How the Strategic Income Portfolio Works
Investors purchase preference shares in the fund rather than units in a traditional collective investment scheme. Returns are declared as dividends — not interest — and paid on an after-tax basis monthly, typically between the 1st and 8th of each month.
“The fund has produced consistent returns since inception in May 2016, not fluctuating due to any economic and other external events.” — Everest Wealth Fund Fact Sheet, June 2024
Key Product Features
Estimated Income Reference Table
All figures are illustrative estimates net of 20% Dividend Withholding Tax, at 12.8% p.a. The 5-year total includes the 10% full-term bonus (also net of DWT). Actual returns are fixed annually and may vary.

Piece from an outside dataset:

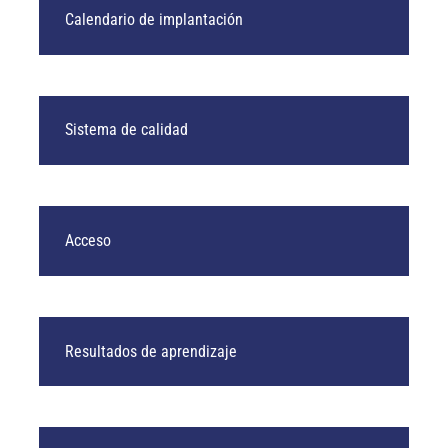
Calendario de implantación
Sistema de calidad
Acceso
Resultados de aprendizaje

This is not a guarantee of future income.
| Investment | Monthly Net | Annual Net | 5-Year Net + Bonus |
|---|---|---|---|
| R 100,000 | R 853 | R 10,240 | R 59,200 |
| R 250,000 | R 2,133 | R 25,600 | R 148,000 |
| R 500,000 | R 4,267 | R 51,200 | R 296,000 |
| R 750,000 | R 6,400 | R 76,800 | R 444,000 |
| R 1,000,000 | R 8,533 | R 102,400 | R 592,000 |
| R 2,000,000 | R 17,067 | R 204,800 | R 1,184,000 |
| R 5,000,000 | R 42,667 | R 512,000 | R 2,960,000 |
Monthly net = (Investment × 12.8% × 80%) ÷ 12. 5-year total includes 5 years of annual dividends plus the 10% full-term special dividend, all net of 20% DWT. Figures are rounded. Not a guarantee of future returns.
Portfolio Composition
Diversification is achieved through Laudian Investment Holdings' multi-sector private-equity book, spanning ten segments of the South African economy:
Performance Track Record
Since at least 2021, the portfolio has delivered exactly 1.07% per month, net of fees — 12.80% per annum — without a single deviation, through every market condition.
| Year | Monthly Return | Months Paid | Annual Return | Cumulative |
|---|---|---|---|---|
| 2021 | 1.07% every month | 12 / 12 | 12.80% | 12.80% |
| 2022 | 1.07% every month | 12 / 12 | 12.80% | 25.60% |
| 2023 | 1.07% every month | 12 / 12 | 12.80% | 38.40% |
| 2024 | 1.07% every month | 6 / 12* | 6.40%* | 44.80%* |
* Partial year to June 2024. Net of investment and admin fees. Backdated annualised at assumed 31% income tax rate. Not a single month has deviated from 1.07% since fund inception in May 2016.
An Honest Assessment
- Market-independent fixed return since 2016
- 100% capital deployed — zero entry fee deductions
- Monthly income between 1st and 8th of each month
- 20% DWT vs high marginal income tax for retirees
- 10% five-year bonus for full-term investors
- No fund choices or quarterly review obligations
- Regulated FSP under FSCA oversight
- R2.17bn AUM — established at meaningful scale
- Unlisted — less public disclosure than JSE-listed funds
- Returns fixed annually, not guaranteed in perpetuity
- Illiquid — up to 120-day notice and penalties for early exit
- Adverse tax implications for exits before 36 months
- Private underlying assets require thorough due diligence
- Minimum R100,000 — not suitable for smaller investors
My Verdict
For clients drawing income from voluntary, non-retirement funds — particularly high-net-worth retirees — I have not found a product that ticks as many practical boxes as the Everest Strategic Income Portfolio. The combination of a fixed, market-independent return, full capital allocation, the dividend tax advantage, and a meaningful five-year bonus is genuinely difficult to replicate in the listed space at this yield level.
The renewals tell the real story. When the first five-year cycle closed, more than 90% of those clients stayed. Not because I asked them to — but because the product had done precisely what it promised, month after month, without drama or deviation. Punctual, fixed income in the account. That is what income-dependent retirees need.